Honey was one of medieval Europe's most treasured medicines.

Long before antibiotics, it was applied to cuts and burns because it helped keep wounds clean and moist while discouraging infection. Mixed with herbs, honey also soothed sore throats and persistent coughs.

Beeswax transformed herbal oils into healing salves that could be carried from cottage to cottage.

Together, they formed the foundation of countless remedies.

Feverfew

Its cheerful white flowers concealed a serious purpose.

Feverfew was used to ease headaches, reduce fevers, and calm aching joints. Many cunning women kept it close at hand during outbreaks of illness, brewing it into bitter teas or combining it with other herbs.

Though modern studies continue to explore its role in migraine relief, feverfew has remained part of herbal medicine for more than two thousand years.




Elder

Few trees inspired as much reverence as the elder.

Every part of the tree found its place in the healer's craft.

The flowers became cooling teas.

The berries were cooked into syrups.

The leaves appeared in poultices.

Yet folklore insisted the tree deserved respect. Many believed the Elder Mother watched over every elder tree, and permission should be sought before cutting its branches.

Medicine and myth were never far apart.


A Sharp Knife and Linen

The basket held more than herbs.

A small iron knife harvested plants and prepared remedies.

Clean strips of linen wrapped wounds and secured poultices.

Needle and thread repaired torn clothing as often as torn flesh.

Practical tools mattered just as much as medicinal ones.


Rowan and Protective Charms

Healing was never only physical.

Many cunning women carried a small rowan cross tied with red thread, a smooth river stone, or a sprig of rosemary tucked beside their herbs.

To modern eyes they may seem symbolic.

To medieval villagers they offered reassurance, courage, and hope.

Illness affected body, mind, and spirit alike.

A healer tended all three.

More Than Medicine

What fascinates me most about the cunning woman's basket isn't what it contained.

It's what it represented.

Every bundle of dried herbs spoke of hours spent wandering the hedgerows.

Every root recalled the season it was gathered.

Every jar held knowledge patiently accumulated through observation, experience, and generations of storytelling.

These women were botanists before the word existed.

Naturalists.

Midwives.

Healers.

Comforters.

Sometimes counselors.

Their work rarely appeared in history books, yet countless lives depended upon their quiet wisdom.

From the Pages of The Midsummer Women

Whenever I write about Hannah or the women who came before her, I imagine this basket resting beside the door.

It is never filled by chance.

Each herb has been gathered with intention.

Each remedy reflects centuries of observation, tradition, and care.

That is one of the great joys of writing historical fantasy rooted in real history.

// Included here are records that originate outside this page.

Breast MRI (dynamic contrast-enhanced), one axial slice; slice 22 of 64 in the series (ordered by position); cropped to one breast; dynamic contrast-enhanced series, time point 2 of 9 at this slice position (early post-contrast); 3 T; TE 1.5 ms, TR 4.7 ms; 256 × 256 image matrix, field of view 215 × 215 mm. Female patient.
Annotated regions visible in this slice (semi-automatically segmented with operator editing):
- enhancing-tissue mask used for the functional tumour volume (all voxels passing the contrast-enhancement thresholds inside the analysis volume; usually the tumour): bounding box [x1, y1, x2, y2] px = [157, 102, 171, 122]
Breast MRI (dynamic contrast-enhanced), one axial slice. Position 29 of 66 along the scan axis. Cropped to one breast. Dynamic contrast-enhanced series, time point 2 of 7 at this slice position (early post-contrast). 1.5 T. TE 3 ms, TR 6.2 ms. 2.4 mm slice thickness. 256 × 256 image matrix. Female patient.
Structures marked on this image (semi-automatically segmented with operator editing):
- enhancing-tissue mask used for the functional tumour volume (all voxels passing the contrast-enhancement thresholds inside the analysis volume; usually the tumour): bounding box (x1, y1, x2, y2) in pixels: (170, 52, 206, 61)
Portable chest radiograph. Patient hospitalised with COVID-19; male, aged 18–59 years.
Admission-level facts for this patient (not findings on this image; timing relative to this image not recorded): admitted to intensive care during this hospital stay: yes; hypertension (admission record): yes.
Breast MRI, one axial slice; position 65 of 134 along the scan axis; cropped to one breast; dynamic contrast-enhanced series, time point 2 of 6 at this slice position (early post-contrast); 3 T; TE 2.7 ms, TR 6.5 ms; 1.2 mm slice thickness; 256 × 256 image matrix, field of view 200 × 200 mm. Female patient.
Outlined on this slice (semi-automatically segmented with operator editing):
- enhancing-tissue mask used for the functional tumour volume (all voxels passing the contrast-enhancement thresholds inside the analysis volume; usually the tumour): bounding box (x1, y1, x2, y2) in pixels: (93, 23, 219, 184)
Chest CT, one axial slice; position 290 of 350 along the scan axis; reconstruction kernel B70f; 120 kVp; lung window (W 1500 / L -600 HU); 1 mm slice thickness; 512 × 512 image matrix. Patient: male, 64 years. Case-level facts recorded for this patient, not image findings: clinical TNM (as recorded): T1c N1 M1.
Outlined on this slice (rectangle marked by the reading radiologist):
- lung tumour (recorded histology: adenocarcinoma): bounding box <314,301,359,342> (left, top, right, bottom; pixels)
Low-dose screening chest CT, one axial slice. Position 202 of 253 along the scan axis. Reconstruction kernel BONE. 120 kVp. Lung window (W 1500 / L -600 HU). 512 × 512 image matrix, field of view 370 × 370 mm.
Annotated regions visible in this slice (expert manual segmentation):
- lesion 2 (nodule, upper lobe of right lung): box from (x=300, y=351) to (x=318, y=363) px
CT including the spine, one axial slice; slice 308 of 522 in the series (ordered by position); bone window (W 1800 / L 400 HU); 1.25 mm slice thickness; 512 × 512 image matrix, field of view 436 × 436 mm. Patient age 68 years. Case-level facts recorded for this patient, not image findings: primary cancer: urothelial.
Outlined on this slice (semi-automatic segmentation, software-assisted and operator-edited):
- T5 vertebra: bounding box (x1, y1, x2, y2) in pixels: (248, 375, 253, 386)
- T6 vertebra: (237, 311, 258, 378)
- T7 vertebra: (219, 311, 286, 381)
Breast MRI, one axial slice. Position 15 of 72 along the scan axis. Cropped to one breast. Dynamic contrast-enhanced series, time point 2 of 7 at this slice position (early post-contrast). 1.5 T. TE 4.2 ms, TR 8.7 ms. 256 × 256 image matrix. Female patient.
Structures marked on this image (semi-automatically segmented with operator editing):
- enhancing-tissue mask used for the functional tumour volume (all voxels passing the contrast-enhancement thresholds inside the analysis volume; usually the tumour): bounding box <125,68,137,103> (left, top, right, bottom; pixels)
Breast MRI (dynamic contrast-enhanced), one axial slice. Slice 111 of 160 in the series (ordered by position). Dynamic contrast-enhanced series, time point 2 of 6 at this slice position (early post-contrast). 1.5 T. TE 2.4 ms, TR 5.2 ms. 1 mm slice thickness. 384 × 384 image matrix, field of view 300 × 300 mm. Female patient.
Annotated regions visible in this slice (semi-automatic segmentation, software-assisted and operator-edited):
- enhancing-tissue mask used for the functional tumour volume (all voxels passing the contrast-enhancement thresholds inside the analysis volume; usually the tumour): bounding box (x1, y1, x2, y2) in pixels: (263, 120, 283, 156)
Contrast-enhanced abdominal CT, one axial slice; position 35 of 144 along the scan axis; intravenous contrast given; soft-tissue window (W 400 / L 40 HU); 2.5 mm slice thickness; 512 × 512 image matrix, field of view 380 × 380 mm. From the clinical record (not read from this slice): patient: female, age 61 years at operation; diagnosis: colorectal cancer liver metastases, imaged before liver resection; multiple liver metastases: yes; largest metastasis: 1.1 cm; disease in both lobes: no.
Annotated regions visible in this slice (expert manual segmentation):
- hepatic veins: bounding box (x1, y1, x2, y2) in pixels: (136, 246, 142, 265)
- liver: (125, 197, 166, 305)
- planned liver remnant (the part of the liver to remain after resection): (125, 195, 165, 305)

The herbs are not simply props. They are living connections to the women who learned to read the language of the seasons long before science could explain why so many of their remedies worked.

Perhaps that is why their stories continue to enchant us.

Not because they performed impossible magic.

But because they understood something we are only beginning to remember—that healing often starts by paying attention to the world growing quietly around us.

Until Next Time

"Every basket tells the story of the hands that filled it."

May you never lose the curiosity to learn the old names of the plants, the old stories whispered beside the hearth, or the quiet wisdom carried through the hedgerows by those who came before us.